Department of Pediatrics, University of Massachusetts Medical School , Worcester, MA , USA.
Department of Quantitative Health Sciences, University of Massachusetts Medical School , Worcester, MA , USA.

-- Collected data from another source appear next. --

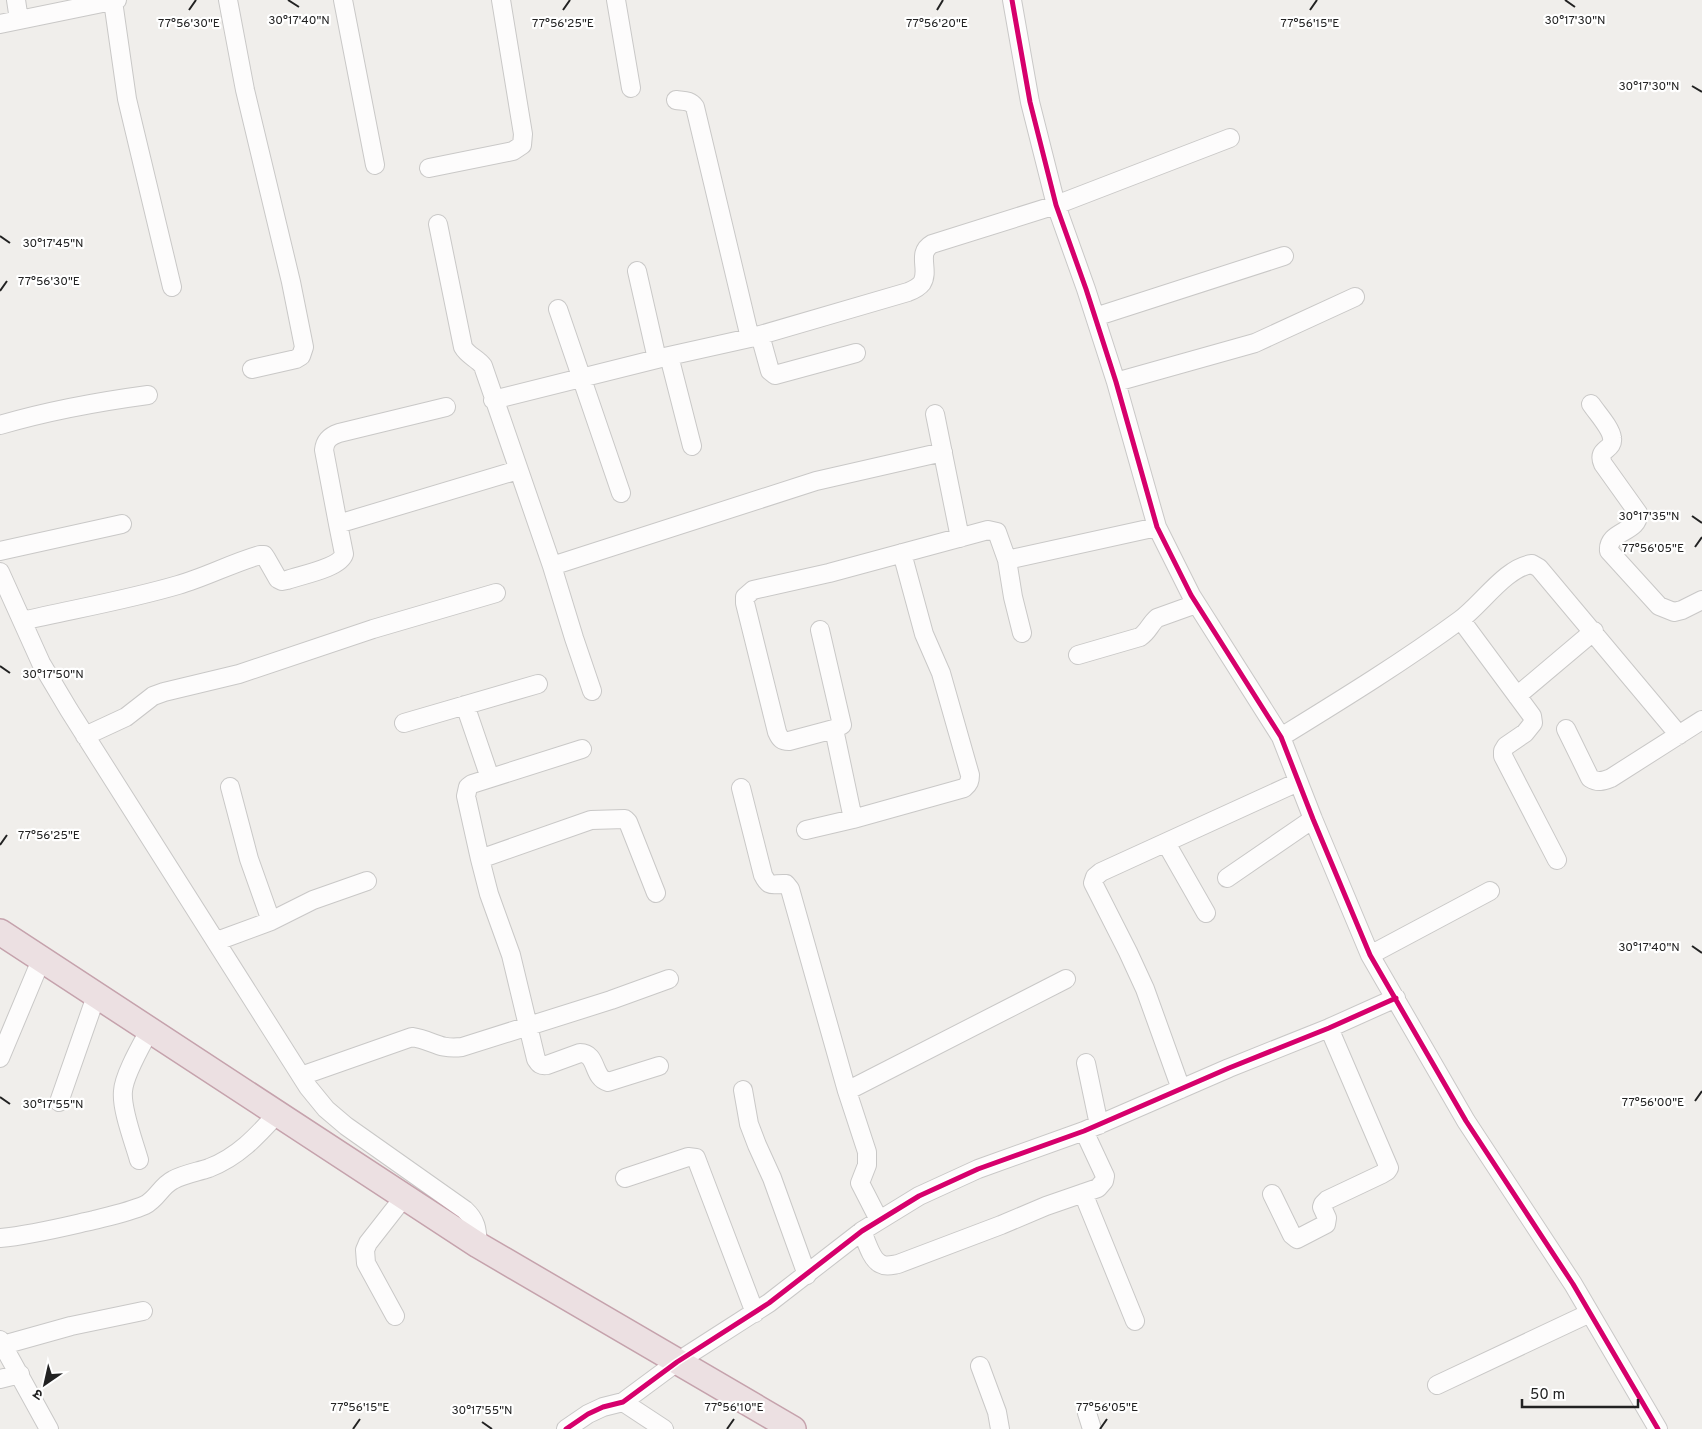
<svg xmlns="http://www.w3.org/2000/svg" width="1702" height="1429" font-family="Overpass,'Noto Sans Devanagari',sans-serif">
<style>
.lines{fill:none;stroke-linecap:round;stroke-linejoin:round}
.minor-casing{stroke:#c9c8c7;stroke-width:20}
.highway-casing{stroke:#c5a2ac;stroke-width:28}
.minor{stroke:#fdfcfc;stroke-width:18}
.highway{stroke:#ece0e2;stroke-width:25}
.cycleway-casing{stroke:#fff;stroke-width:8}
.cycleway{stroke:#d6006c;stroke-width:5}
.ticks{fill:none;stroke:#222;stroke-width:2}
.ticks-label{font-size:12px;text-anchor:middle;fill:#222;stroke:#fff;stroke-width:4.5;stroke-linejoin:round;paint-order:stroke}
</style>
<rect width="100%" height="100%" fill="#f0eeeb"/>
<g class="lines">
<defs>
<path id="minor" d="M16,0l3,20
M228,0l17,90 46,192 13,65 -3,9 -5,3 -44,10
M343,0l32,165
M616,0l15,88
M1012,0l18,102 26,103 30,84 30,93 41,145 34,68 90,142 32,82 57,136 96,166 107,163 85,145
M113,1l14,98 45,188
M0,24l117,-24
M676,100c8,1 14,0 19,7l55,231
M429,168l84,-17 9,-6 1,-11 -22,-134
M438,224l25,123c5,9 14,11 20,19l69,200 22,72 18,53
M637,271l20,88
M558,309l63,184
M1095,317l189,-61
M760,335l10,36 5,4 81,-22
M669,356l23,90
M1116,382l139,-39 100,-46
M493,400l176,-44 81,-18 158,-46c5,-2 11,-5 14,-9 8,-13 -6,-30 10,-39l124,-39 174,-67
M1591,404c6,9 20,24 21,34 2,13 -16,10 -9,26l35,49c2,20 -31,17 -29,38l50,55 15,6 8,-2 20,-10
M935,414l25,124
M0,425c51,-15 96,-23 148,-30
M338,524l-14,-74c1,-10 6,-14 15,-17l107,-26
M0,551l122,-27
M1007,560l6,37 9,36
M552,566l264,-85 127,-29
M0,572l41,91 28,47 239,377 18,22 20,17 119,84c12,11 12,20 13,35
M1461,620l71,96 1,7 -8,10 -19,13 -3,5v5l54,104
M22,621c52,-12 105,-21 156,-36 28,-8 54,-22 82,-30h4l2,3 12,21 4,2 5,-1c14,-5 53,-12 57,-26l-6,-30 180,-54
M820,630l22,95 -8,4 -45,12c-7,0 -9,-2 -12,-9l-32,-129v-6l8,-7 76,-17 159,-43 9,2 10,28 150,-33
M1078,655l62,-18c8,-5 10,-13 17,-19l39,-14
M1517,696l77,-65
M465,705l25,73
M404,723l134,-39
M834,729l19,90
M1566,729l24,49c8,5 13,3 21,0l91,-58
M85,736l41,-19 27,-21 11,-4 75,-18 134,-45 123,-36
M1281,737c60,-37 122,-75 179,-117 21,-15 46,-53 72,-56l7,4 140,167
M582,749l-110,35 -4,3 -2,9 14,63 9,35 22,61 25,104c3,5 5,7 11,6l33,-12c18,0 12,25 28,29l51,-16
M230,787l19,72 22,62
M741,788l22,87c7,14 10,8 23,9l4,5 57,202 20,61v13l-7,18 19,37
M806,830l47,-11 111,-31c5,-4 6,-7 6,-13l-29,-102 -17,-39 -22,-81
M1166,843l40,70
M480,859l111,-39 34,-1 3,3 28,71
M1227,878l86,-59
M217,941l54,-20 42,-21 54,-19
M1370,955l120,-64
M0,1058l41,-98
M1086,1063l13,62
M301,1076l111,-39c21,3 26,13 50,10l149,-47 58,-21
M1181,1089l-36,-100 -17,-37 -35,-69 2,-6 6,-5 197,-90
M743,1090l6,34 8,21 15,33 35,97
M847,1091l219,-112
M59,1102l37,-106
M139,1160c-5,-18 -18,-51 -16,-69 1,-16 18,-45 26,-60
M625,1178l63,-21 8,1 59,155
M1083,1193l52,128
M1272,1194l20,41 5,4 29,-15 1,-6 -5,-11 1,-3 4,-4 55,-26 5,-3 2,-3 -60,-140
M862,1231c4,9 9,29 19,33 5,3 11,1 17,0l103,-39 45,-19 52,-18 6,-7 1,-5 -21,-45
M0,1238c32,-3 63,-11 94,-18 16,-4 35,-8 51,-15 12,-6 16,-19 28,-25 11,-6 24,-8 36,-12 29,-11 48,-32 68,-54
M395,1316l-29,-53 -1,-13 3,-7 36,-46
M0,1340l49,89
M3,1345l68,-19 72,-15
M980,1366l17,46 3,17
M0,1379l20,-5
M1437,1385l153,-72
M623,1402l41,27
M1087,1413l5,16
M566,1429l22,-15 15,-7 20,-5 54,-40 92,-59 93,-72 57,-35 59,-27 106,-38 145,-63 100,-40 67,-30"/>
<path id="highway" d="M0,932l478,313 315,184"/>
</defs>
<!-- minor casing -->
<use href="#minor" class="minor-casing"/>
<!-- highway casing -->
<use href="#highway" class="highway-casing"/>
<!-- minor -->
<use href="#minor" class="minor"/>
<!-- highway -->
<use href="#highway" class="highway"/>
<defs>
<path id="cycleway" d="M1012,0l18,102 26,103 30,84 30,93 41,145 34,68 90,142 32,82 57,136 96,166 107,163 85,145
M566,1429l22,-15 15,-7 20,-5 54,-40 92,-59 93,-72 57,-35 59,-27 106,-38 145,-63 100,-40 67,-30"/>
</defs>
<!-- cycleway casing -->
<use href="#cycleway" class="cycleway-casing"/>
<!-- cycleway -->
<use href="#cycleway" class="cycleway"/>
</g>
<!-- ticks -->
<path class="ticks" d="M288,0l11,7M1565,0l10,7M189,10l7,-10M563,10l7,-10M937,10l6,-10M1310,10l7,-10M1692,86l10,6M0,236l10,7M0,291l7,-10M1692,516l10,7M1695,547l7,-10M0,666l10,7M0,845l7,-10M1692,946l10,7M0,1097l10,7M1695,1101l7,-10M482,1422l10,7M353,1429l7,-10M727,1429l7,-10M1100,1429l7,-10"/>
<g class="ticks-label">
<text x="1575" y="24">30°17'30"N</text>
<text x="299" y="24">30°17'40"N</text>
<text x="189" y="27">77°56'30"E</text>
<text x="563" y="27">77°56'25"E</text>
<text x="937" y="27">77°56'20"E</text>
<text x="1310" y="27">77°56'15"E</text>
<text x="1649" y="90">30°17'30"N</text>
<text x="53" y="247">30°17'45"N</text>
<text x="49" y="285">77°56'30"E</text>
<text x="1649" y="520">30°17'35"N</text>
<text x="1653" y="552">77°56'05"E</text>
<text x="53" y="678">30°17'50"N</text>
<text x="49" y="839">77°56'25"E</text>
<text x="1649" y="951">30°17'40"N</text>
<text x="1653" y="1106">77°56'00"E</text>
<text x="53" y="1108">30°17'55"N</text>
<text x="360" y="1411">77°56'15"E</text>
<text x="734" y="1411">77°56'10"E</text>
<text x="1107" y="1411">77°56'05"E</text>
<text x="482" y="1414">30°17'55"N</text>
</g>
<!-- north arrow -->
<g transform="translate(45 1384) rotate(214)" stroke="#ffffff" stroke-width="4" paint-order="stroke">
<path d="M0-4L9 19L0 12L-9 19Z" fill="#222222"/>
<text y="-8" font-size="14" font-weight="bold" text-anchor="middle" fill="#222222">उ</text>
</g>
<!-- scale -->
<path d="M1522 1399v8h116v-8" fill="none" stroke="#222222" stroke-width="2.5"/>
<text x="1530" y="1399" font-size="15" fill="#222222" stroke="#ffffff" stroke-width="4" paint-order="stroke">50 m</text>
</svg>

Front Endocrinol (Lausanne). 2014 Mar 25;5:35. doi: 10.3389/fendo.2014.00035. eCollection 2014.
The hypothesis that obese children are overdiagnosed with growth hormone deficiency (GHD) has not been adequately investigated in the context of adiposity-related differences in auxology.
To investigate the differences in auxological parameters between short, prepubertal, obese children, and normal-weight peers who underwent growth hormone stimulation testing (GHST).
Over-weight/obese children with GHD [peak growth hormone (GH) < 10 μg/L] will have higher values for growth velocity (GV) standard deviation score (SDS), bone age minus chronological age (BA - CA), and child height SDS minus mid-parental height (MPTH) SDS when compared to normal-weight GHD peers.
A retrospective review of anthropometric and provocative GHST data of 67 prepubertal, GH-naïve children of age 10.21 ± 2.56 years (male n = 45, age 10.8 ± 2.60 years; female n = 22, age 8.94 ± 2.10).
GHST using arginine and clonidine.
hypopituitarism, abnormal pituitary magnetic resonance imaging scan, syndromic obesity, or syndromic short stature. Data were expressed as mean ± SD.
The over-weight/obese children with peak GH of <10 μg/L had significantly lower value for natural log (ln) peak GH (1.45 ± 0.09 vs. 1.83 ± 0.35, p = 0.022), but similar values for GV SDS, insulin-like growth factor-I, insulin-like growth factor binding protein-3, bone age, BA - CA, MPTH, and child height SDS minus MPTH SDS compared to normal-weight peers with GHD. After adjusting for covariates, the over-weight/obese children (BMI ≥ 85th percentile) were >7 times more likely than normal-weight subjects (BMI < 85th percentile) to have a peak GH of <10 μg/L, and 23 times more likely to have a peak GH of <7 μg/L (OR = 23.3, p = 0.021). There was a significant inverse relationships between BMI SDS and the ln of peak GH (β = -0.40, r (2) = 0.26, p = 0.001), but not for BMI SDS vs. GV SDS, ln peak GH vs. BA, or ln peak GH vs. GV SDS.
Subnormal peak GH levels in obese prepubertal children are not associated with unique pre-GHST auxological characteristics.
在与肥胖相关的人体测量学差异背景下,关于肥胖儿童生长激素缺乏症(GHD)被过度诊断的假设尚未得到充分研究。
研究接受生长激素刺激试验(GHST)的矮小、青春期前、肥胖儿童与正常体重同龄人之间的人体测量学参数差异。
超重/肥胖的 GHD 患儿[峰值生长激素(GH)<10μg/L]的生长速度(GV)标准差评分(SDS)、骨龄减去实际年龄(BA-CA)和儿童身高 SDS 减去中亲身高 SDS(MPTH)的数值会更高,与正常体重的 GHD 患儿相比。
对 67 名年龄为 10.21±2.56 岁(男性 n=45,年龄 10.8±2.60 岁;女性 n=22,年龄 8.94±2.10 岁)的青春期前、GH 初治、接受过精氨酸和可乐定 GHST 的儿童进行回顾性体格测量和 GHST 数据的回顾。
使用精氨酸和可乐定进行 GHST。
垂体功能减退、垂体磁共振成像异常、综合征性肥胖或综合征性身材矮小。数据表示为均值±标准差。
峰值 GH<10μg/L 的超重/肥胖儿童的自然对数(ln)峰值 GH 显著降低(1.45±0.09 与 1.83±0.35,p=0.022),但与 GHD 正常体重的同龄人相比,GV SDS、胰岛素样生长因子-I、胰岛素样生长因子结合蛋白-3、骨龄、BA-CA、MPTH 和儿童身高 SDS 减去 MPTH SDS 的数值相似。在调整协变量后,超重/肥胖儿童(BMI≥第 85 百分位)比正常体重受试者(BMI<第 85 百分位)发生峰值 GH<10μg/L 的可能性高 7 倍以上,发生峰值 GH<7μg/L 的可能性高 23 倍(OR=23.3,p=0.021)。BMI SDS 与 ln 峰值 GH 呈显著负相关(β=-0.40,r(2)=0.26,p=0.001),但 BMI SDS 与 GV SDS、ln 峰值 GH 与 BA 或 ln 峰值 GH 与 GV SDS 之间无显著相关性。
肥胖青春期前儿童的亚正常峰值 GH 水平与 GHST 前独特的人体测量学特征无关。